What to do >>
Transcribe every line of text in the material below word for word, and leave the pictures out of your answer.
(Beginning of Input material)
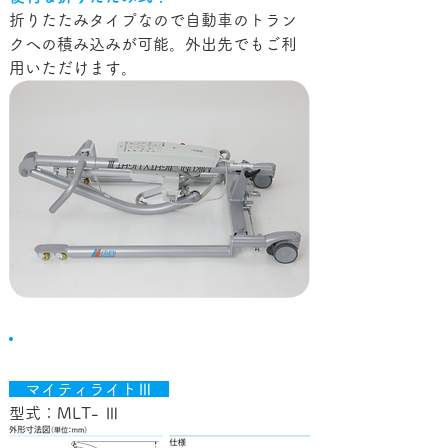
折りたたみタイプなので自動車のトラン
クへの積み込みが可能。外出先でもご利
用いただけます。
仕様
　マイティライトⅢ　
型式：MLT- Ⅲ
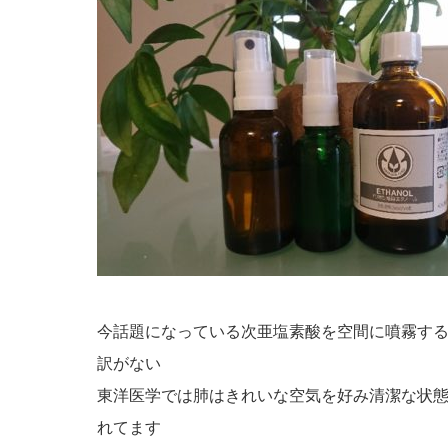
今話題になっている次亜塩素酸を空間に噴霧す
訳がない
東洋医学では肺はきれいな空気を好み清潔な状
れてます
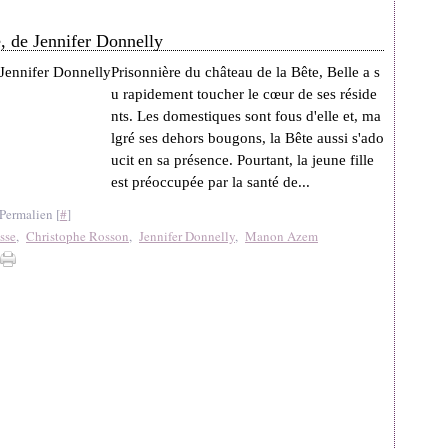
le, de Jennifer Donnelly
Prisonnière du château de la Bête, Belle a s
u rapidement toucher le cœur de ses réside
nts. Les domestiques sont fous d'elle et, ma
lgré ses dehors bougons, la Bête aussi s'ado
ucit en sa présence. Pourtant, la jeune fille
est préoccupée par la santé de...
Permalien [
#
]
sse
,
Christophe Rosson
,
Jennifer Donnelly
,
Manon Azem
(End of Input material)
Worked solution >>
折りたたみタイプなので自動車のトラン
クへの積み込みが可能。外出先でもご利
用いただけます。
仕様
　マイティライトⅢ　
型式：MLT- Ⅲ
今話題になっている次亜塩素酸を空間に噴霧す
訳がない
東洋医学では肺はきれいな空気を好み清潔な状
れてます
le, de Jennifer Donnelly
Prisonnière du château de la Bête, Belle a s
u rapidement toucher le cœur de ses réside
nts. Les domestiques sont fous d'elle et, ma
lgré ses dehors bougons, la Bête aussi s'ado
ucit en sa présence. Pourtant, la jeune fille
est préoccupée par la santé de...
Permalien [
#
]
sse
,
Christophe Rosson
,
Jennifer Donnelly
,
Manon Azem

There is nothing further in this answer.